** TEXT EXCERPT follows **
Here’s the result of my trying a couple of things in the shop: A Shooter Sampler Tray:
It isn’t really a prototype as there are too many flaws which cannot be corrected. The good news is, I learned from those flaws. The next one will be a prototype…
I used the router table (with the old top) to cut a rabbet or reveal around the bottom of the block. What this does produces a shadow and makes the block appear to “float.”
The top corners were chamfered to created the angled edges.
The wells for the shooter glasses were carefully drilled about as deep as possible without drilling through the bottom. The deeper holes hold the glasses better.
This practice piece is made of red oak and measures ¾” x 3¼” x 10″. Since this is just a practice piece, I didn’t apply any finish to it.
The prototype should be done by Friday…
We spent much of today doing yard work – mostly just winter clean-up. The sun was out, the wind was down and it almost felt warm. It was good to be outside. I took the new chain saw for a test drive through the tree we lost in December – fun stuff! Now the wood needs to be split and then transported to Little House or Maple Island for drying and, eventual, burning (we don’t have a fireplace or a wood burning stove here). Much of the winter debris – sticks and small branches went to the burn pile in the yard. Creating a fire-pit was added to the list…
While checking different parts of the yard, I “found” (in much the same way Columbus “discovered” America) two old and very weathered doors on one of the outbuildings. Now, this outbuilding is in a serious state of disrepair…
The doors in question are well past the point of no return as doors. But, the wood in them looks promising for repurposing as WoodDot Designs projects. And old barn wood has great potential for “artistic enhancement” (that’s one I learned while visiting the Chihuly museum in Seattle) into decorative and functional items…
And then, really old barn wood just looks cool – without enhancement of any kind.
Later in the day, while looking for something (didn’t find it and now can’t remember what it was) in the barn, we came across a treasure trove of old wood. Big pieces, little pieces, oak, pine, maple and who knows what else, molded trim pieces, dimensional lumber and old barn timbers… I’m excited about the possibilities with all this new (old) material!
So, how many Etsy shops, do you think, have their own infomercials?
I know of at least one – mine! Here is what happened when I asked my amazing daughter for feedback and comments on two prototype planters…
Now, I need to get into the shop and get working on more planters!
My woodworking is going in new directions.
** End of TEXT EXCERPT **
▶ **WHAT YOU HAVE TO DO**: From the woodworking blog post above, list every kind of old wood named as part of the find in the barn.
** DATA EXTRACT follows **
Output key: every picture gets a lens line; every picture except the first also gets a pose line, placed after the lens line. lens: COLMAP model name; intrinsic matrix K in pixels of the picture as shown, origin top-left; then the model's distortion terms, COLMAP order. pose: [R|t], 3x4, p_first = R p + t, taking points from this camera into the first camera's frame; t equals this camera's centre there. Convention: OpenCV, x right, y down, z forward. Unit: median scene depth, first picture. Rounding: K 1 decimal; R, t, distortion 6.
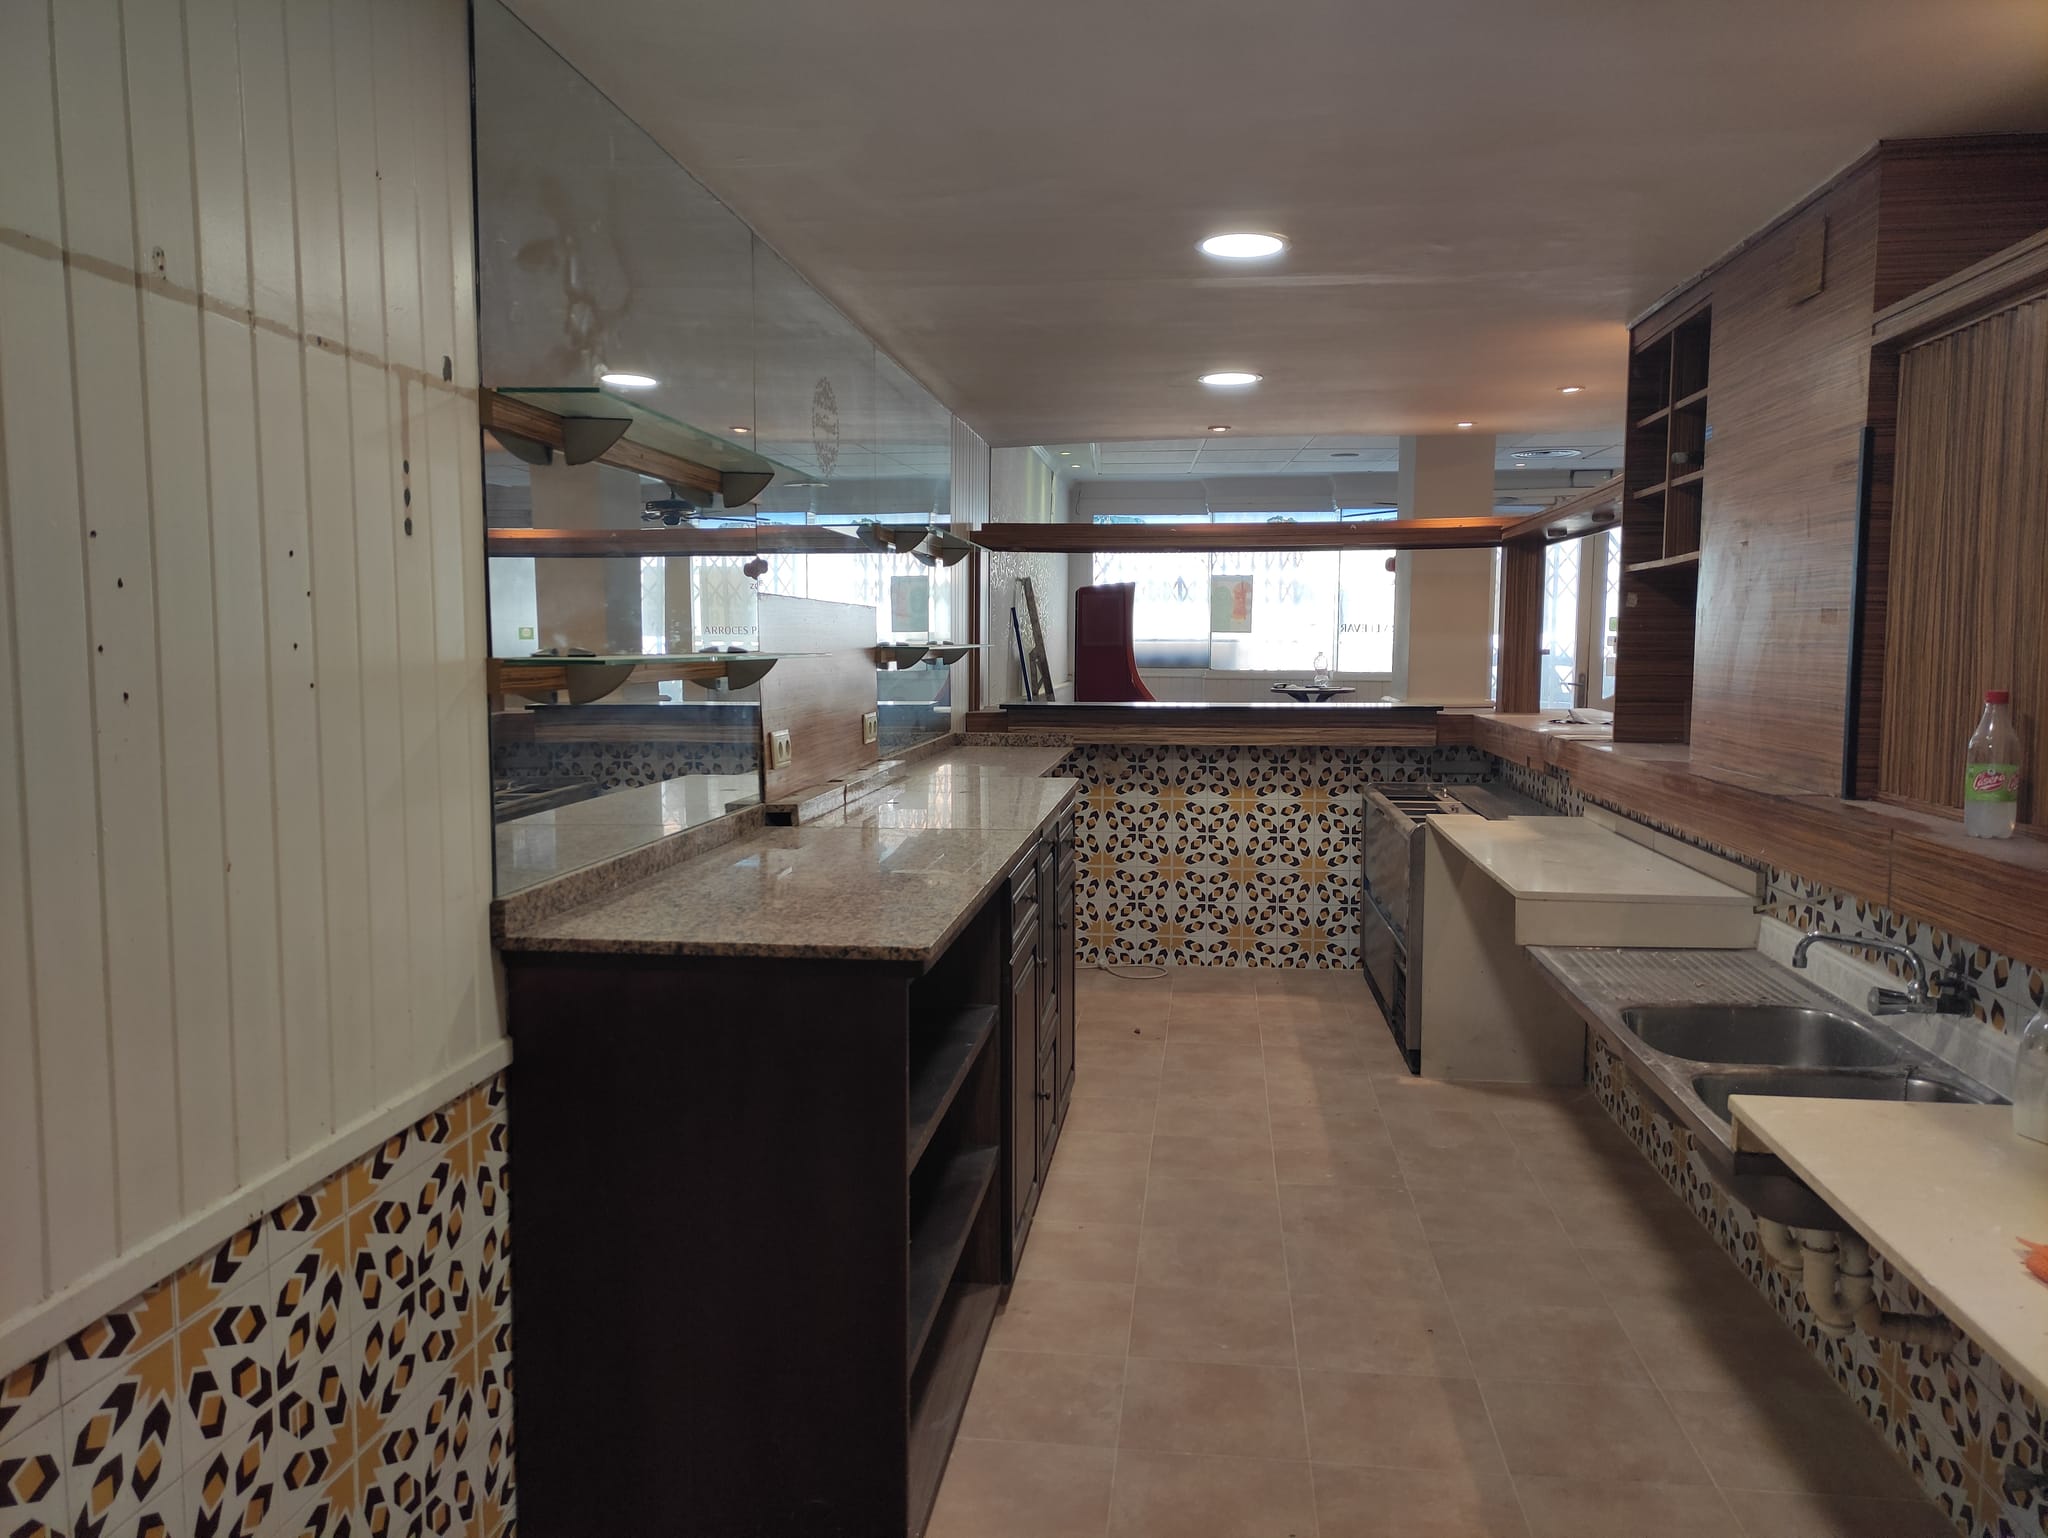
lens RADIAL K [[1482.3, 0, 1020.4], [0, 1482.3, 773.5], [0, 0, 1]] dist [0.053131, 0.003617]
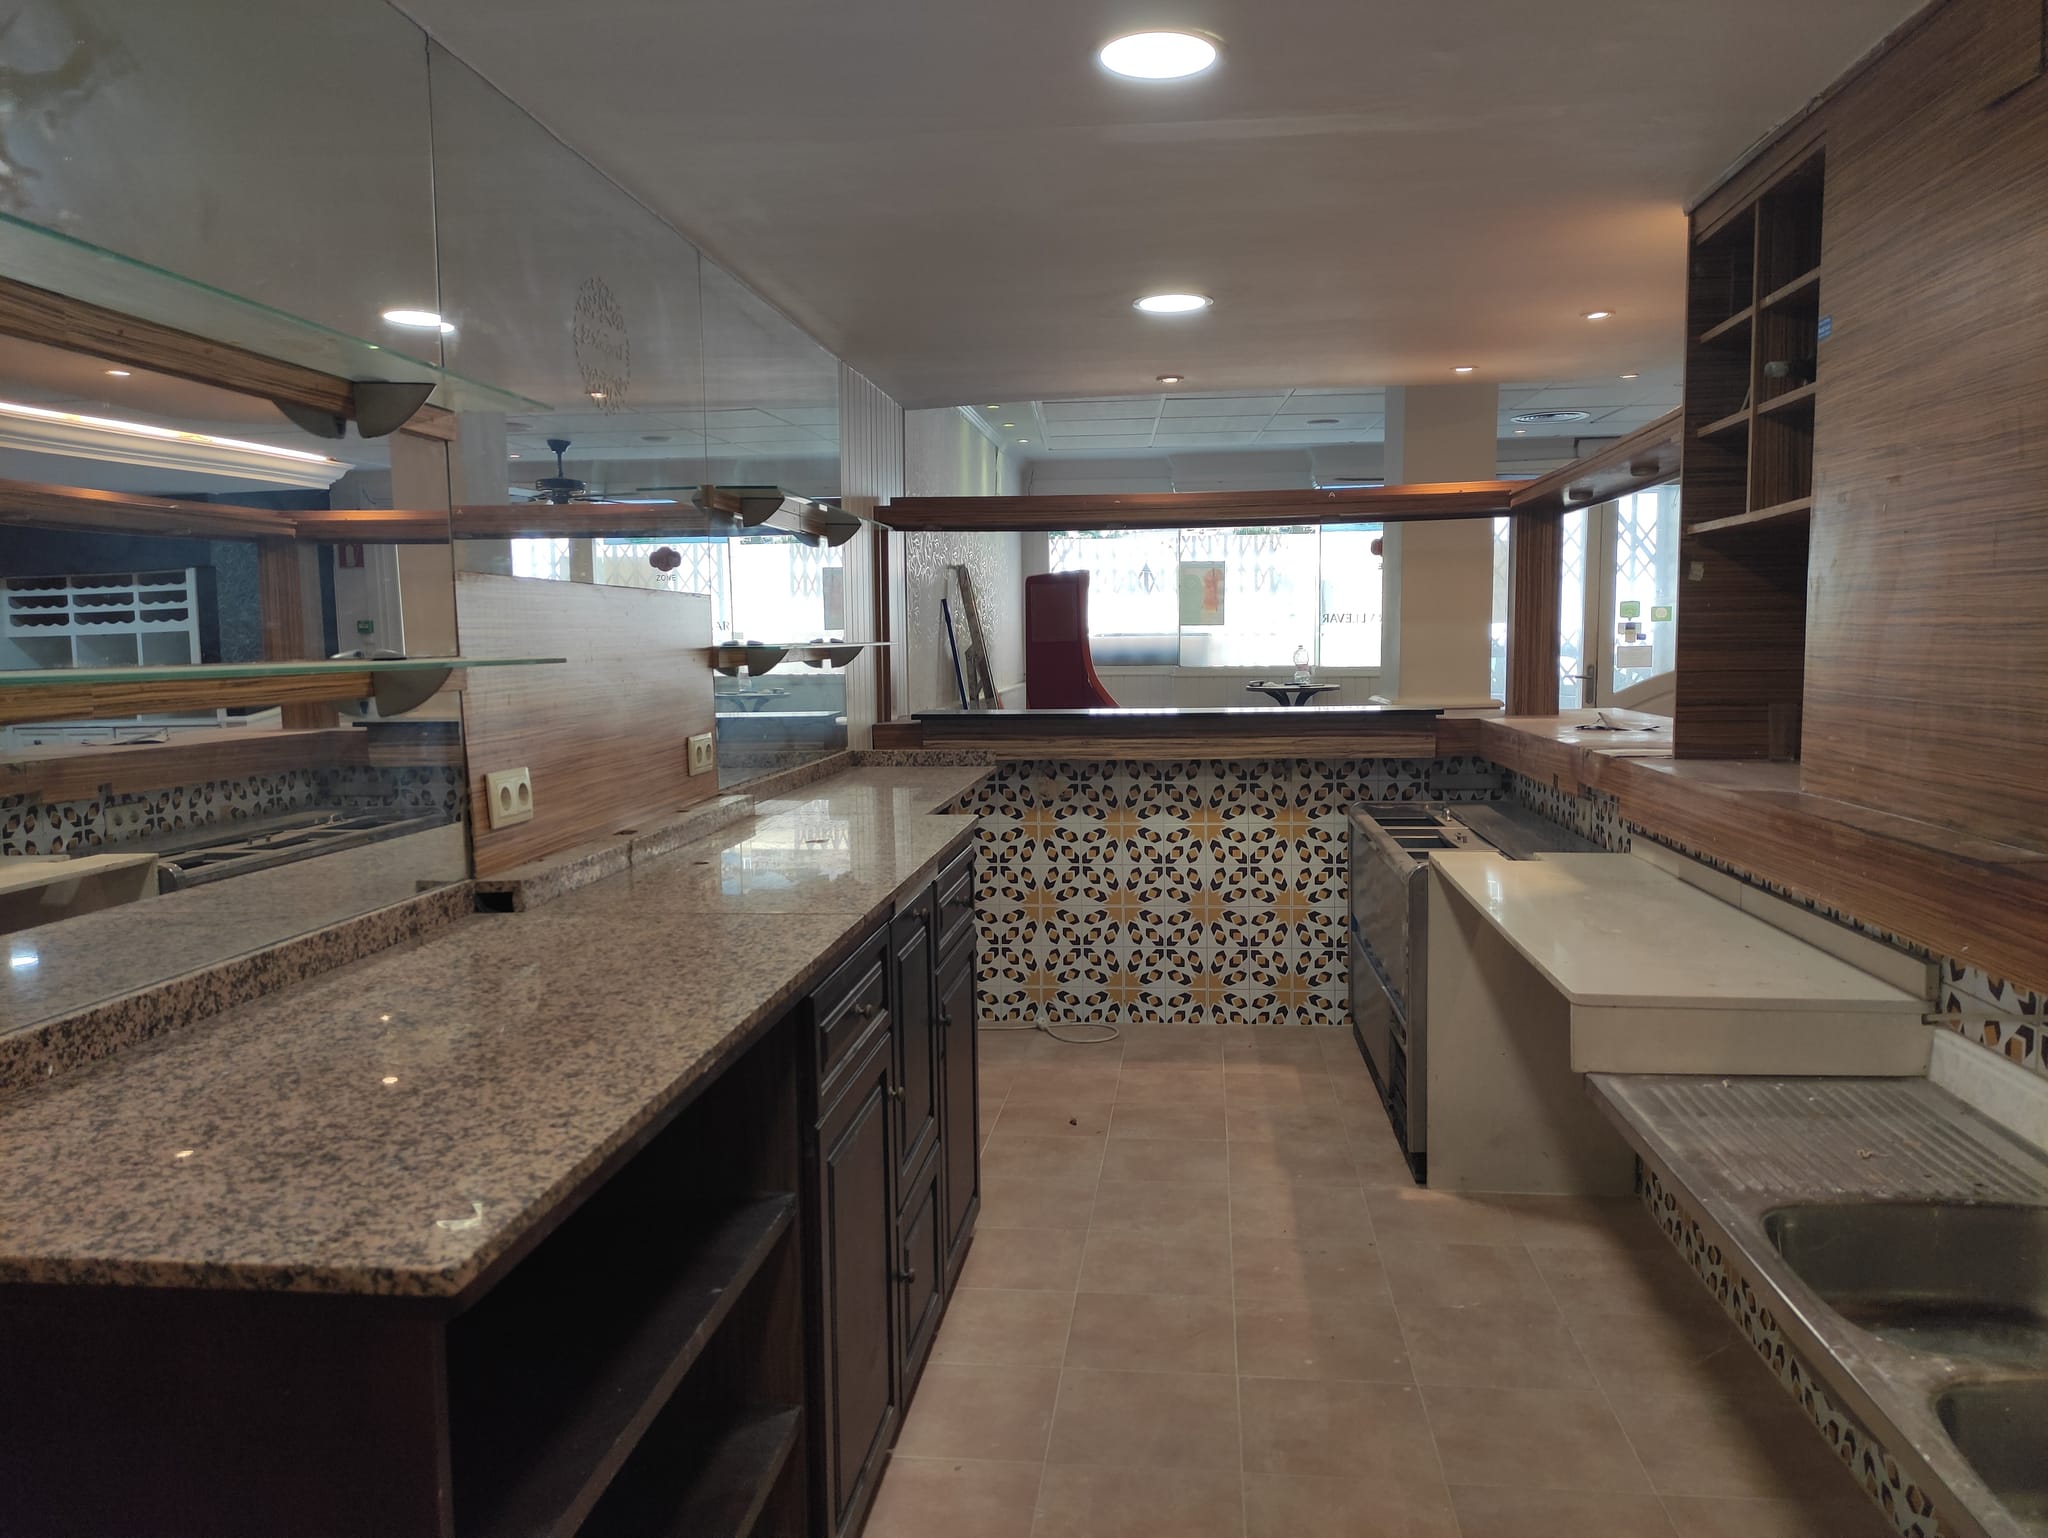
lens RADIAL K [[1527.6, 0, 1026.2], [0, 1527.6, 773.6], [0, 0, 1]] dist [0.046090, -0.010539]
pose [[0.999722, -0.015992, 0.017304, 0.039438], [0.016001, 0.999872, -0.000396, -0.013608], [-0.017295, 0.000673, 0.999850, 0.162924]]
** End of DATA EXTRACT **
▶ **EXPECTED ANSWER**:
- Big pieces
- Little pieces
- Oak
- Pine
- Maple
- Molded trim pieces
- Dimensional lumber
- Old barn timbers